→ TASK PROMPT: Give only a number in reply. It should be how many lines in the records contain the string "this".

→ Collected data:

::::

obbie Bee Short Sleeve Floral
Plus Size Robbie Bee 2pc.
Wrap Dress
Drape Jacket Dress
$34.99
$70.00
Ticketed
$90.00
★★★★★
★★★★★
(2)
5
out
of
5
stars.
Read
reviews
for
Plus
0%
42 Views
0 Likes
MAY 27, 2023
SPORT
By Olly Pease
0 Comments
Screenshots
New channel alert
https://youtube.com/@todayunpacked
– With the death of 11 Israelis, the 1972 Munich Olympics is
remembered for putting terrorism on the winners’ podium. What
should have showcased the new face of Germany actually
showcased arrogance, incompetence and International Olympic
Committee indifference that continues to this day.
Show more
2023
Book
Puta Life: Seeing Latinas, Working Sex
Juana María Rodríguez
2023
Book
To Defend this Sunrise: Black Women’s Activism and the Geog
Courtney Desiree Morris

::::

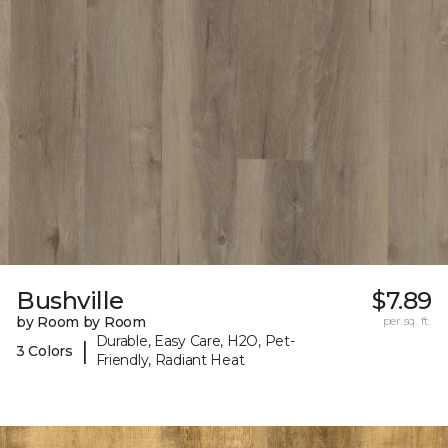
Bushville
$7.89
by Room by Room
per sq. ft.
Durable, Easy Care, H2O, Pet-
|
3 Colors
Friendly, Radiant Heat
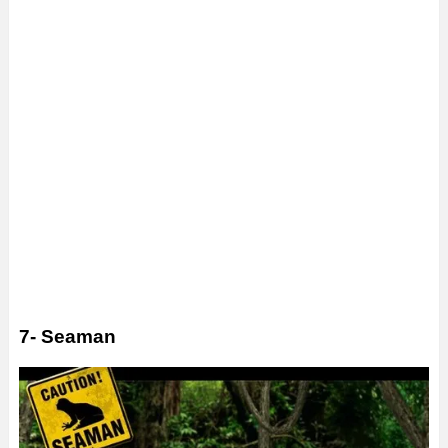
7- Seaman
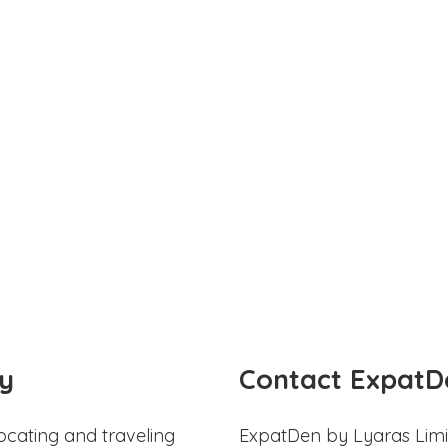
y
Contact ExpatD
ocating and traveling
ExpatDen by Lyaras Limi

::::

→ FINISHED EXERCISE: 2